一百烛光,确实很亮,我从没想象过我这狭窄破落的屋子,还能有如此这般的光明,今天真是开心的一天,白日里收获颇丰,晚上又得到光明的惊喜。我心下感动,在这所城市里,连太阳也不很愿意垂怜的被遗忘的角落中,有个连吃饭穿衣都成问题的贫穷的人,还能为他人着想,为他人带去光明!
“兄弟,看什么书呢?”他说着便走到床前,看着那本打开的封面朝上的书,一字一顿的念着:“徐——志——摩——诗——集。”
“呵呵,我平日里没啥爱好,就爱看点书。谢·····”我“谢”字刚从口中迸出,便被他塞了回去。
“哎,别说下去,俺们是兄弟,你说谢,就是不拿俺当兄弟,俺可要生气的。哈哈,那个徐志摩俺听说过,写那个‘我偷偷的来,不带走云彩’的是吧。”
“哈哈,是‘我悄悄地来’。”我被他逗得哭笑不得。
“不都一样么,文人身上就是一股子酸劲儿,什么悄悄偷偷的,太不大方。”他的头摇得像拨浪鼓。
他偶一抬眼,望见了墙上那副海滩风光的海报,脸上嬉笑的表情骤然全无,只是用那双小眼睛默默凝视,这一刻,我觉得他的小眼全然失了往日的轻佻,倒是多了几分深邃。
“怎么了,看的这么入神?”我打趣地问道,“是喜欢那里面的金发美女吧。”
“俺小时候是在海边长大的。”他低声地说,声音带着一丝颤抖。
“哦?是哪条海?”
“渤海。”他仍旧注视着那副海报,头也没回地说,“你有啥梦想吗?”
“梦想?咱们捡破烂的能有啥梦想,能每天吃饱肚子便是梦想。”我说着心下涌起一阵酸楚。

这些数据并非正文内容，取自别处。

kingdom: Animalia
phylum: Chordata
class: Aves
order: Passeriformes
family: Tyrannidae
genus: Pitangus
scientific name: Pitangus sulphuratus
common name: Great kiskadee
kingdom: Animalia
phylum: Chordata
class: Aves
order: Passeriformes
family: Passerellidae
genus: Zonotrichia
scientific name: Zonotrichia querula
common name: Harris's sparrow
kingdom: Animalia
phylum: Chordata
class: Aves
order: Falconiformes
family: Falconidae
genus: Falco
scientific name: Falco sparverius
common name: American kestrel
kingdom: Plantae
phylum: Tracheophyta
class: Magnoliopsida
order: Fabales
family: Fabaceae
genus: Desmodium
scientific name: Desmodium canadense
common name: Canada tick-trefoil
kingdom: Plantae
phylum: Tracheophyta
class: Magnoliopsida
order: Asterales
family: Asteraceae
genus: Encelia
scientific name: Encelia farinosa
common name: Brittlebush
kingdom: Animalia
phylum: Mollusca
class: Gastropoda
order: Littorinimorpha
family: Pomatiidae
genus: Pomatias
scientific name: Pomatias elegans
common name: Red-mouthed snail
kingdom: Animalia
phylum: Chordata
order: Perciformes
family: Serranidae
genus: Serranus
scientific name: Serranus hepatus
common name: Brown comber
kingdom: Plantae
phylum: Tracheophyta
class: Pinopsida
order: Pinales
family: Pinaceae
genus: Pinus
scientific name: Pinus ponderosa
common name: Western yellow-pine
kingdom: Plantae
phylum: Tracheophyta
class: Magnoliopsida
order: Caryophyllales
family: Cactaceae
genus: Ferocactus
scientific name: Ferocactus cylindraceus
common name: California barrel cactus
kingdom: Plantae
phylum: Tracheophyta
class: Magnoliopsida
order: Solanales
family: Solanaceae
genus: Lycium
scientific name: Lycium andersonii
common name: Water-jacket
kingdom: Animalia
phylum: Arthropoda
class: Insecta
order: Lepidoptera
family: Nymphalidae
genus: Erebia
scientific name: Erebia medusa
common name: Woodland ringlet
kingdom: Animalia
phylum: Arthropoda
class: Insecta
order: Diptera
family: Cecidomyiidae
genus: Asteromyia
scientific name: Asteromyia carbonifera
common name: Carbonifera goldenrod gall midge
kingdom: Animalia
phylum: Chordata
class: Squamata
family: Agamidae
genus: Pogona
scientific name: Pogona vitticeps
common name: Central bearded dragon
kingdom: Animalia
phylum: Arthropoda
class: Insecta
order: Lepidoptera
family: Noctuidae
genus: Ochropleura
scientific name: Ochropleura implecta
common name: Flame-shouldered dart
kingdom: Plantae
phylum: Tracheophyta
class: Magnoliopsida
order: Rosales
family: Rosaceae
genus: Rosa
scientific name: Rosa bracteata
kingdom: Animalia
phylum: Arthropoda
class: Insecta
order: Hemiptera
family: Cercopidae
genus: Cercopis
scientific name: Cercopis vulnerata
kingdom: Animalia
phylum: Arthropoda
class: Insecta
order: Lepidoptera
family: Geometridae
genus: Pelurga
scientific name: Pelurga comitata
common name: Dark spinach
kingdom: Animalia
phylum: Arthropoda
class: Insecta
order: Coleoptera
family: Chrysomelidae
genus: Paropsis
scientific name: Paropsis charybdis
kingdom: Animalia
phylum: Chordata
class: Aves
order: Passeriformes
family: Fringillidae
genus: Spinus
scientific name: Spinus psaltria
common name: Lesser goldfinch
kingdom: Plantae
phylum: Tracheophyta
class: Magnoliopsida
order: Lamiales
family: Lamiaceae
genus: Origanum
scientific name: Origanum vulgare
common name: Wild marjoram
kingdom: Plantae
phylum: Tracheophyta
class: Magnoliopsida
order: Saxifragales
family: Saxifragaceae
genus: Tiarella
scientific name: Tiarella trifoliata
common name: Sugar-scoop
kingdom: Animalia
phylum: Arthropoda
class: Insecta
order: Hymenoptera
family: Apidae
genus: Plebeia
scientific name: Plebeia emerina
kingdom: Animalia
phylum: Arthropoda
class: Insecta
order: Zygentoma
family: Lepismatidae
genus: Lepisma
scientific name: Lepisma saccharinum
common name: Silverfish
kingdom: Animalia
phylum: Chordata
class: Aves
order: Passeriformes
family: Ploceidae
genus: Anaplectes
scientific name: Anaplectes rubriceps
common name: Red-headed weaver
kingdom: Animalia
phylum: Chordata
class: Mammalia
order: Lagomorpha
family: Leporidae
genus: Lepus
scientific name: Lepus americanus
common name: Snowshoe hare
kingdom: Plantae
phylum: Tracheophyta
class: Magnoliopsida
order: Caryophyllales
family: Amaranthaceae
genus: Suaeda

“捡破烂又咋的,这座城市里有哪块地方比咱这里干净呢?你骗他,他诈你,官商一气地榨老百姓的汁儿!俺们咋就不能有梦想,俺们就不是人吗?是人就得有梦想,要不活着干啥?”他终于回过头来朝对我了,“俺就有一个梦想,俺的梦想就是哪一天去看看外国的海是长啥样的,嘿嘿。”
“外国的海和中国的海不都一样的蓝吗?”
“切,咋会一样呢?不一样的,你瞧瞧,这海报里的大海多蓝呐,太阳多金亮啊。”
我在江南长大,没见过真切的大海,他这么一说,我看着倒也是,海越看越蓝,太阳也越看越亮了。
“俺爹妈都是给俺家门前那大海吃了的。”
“什么?你双亲已经不在了?”
“是的 ,俺五岁的时候就不在了,所以俺狠中国的海,它是杀人凶手。但是俺偏偏又喜欢大海,特别喜欢捡海边的贝壳,所以一直想去外国的海边看看,特别是夏威夷的海,嘿嘿。俺听人说夏威夷的海可养人了,哪像俺们这的这么凶狠!”
“呵呵,你的想法怪矛盾的,不过也是情有可原。说到梦想,其实我也有一个,只是不太实际····”
“梦想有几个能切合实际的?是啥啊,说来听听哈。”
“我想去伦敦,去看徐志摩诗里的康桥,每次读到《再别康桥》,我就特别向往。”
“伦敦俺晓得的,有个大英博物馆,里面尽是收藏着中国的破烂,嘿嘿。”
“哪里是破烂,件件都是宝贝!”
“哎呀,咱中国人多的是宝贝,不稀罕那些个,这不稀罕的东西就是破烂,亏得洋鬼子还当宝贝藏着。”
他这个逻辑,倒像极了鲁迅先生笔下的阿Q的逻辑,精神胜利法,有时候不失为一剂自我安慰的良药。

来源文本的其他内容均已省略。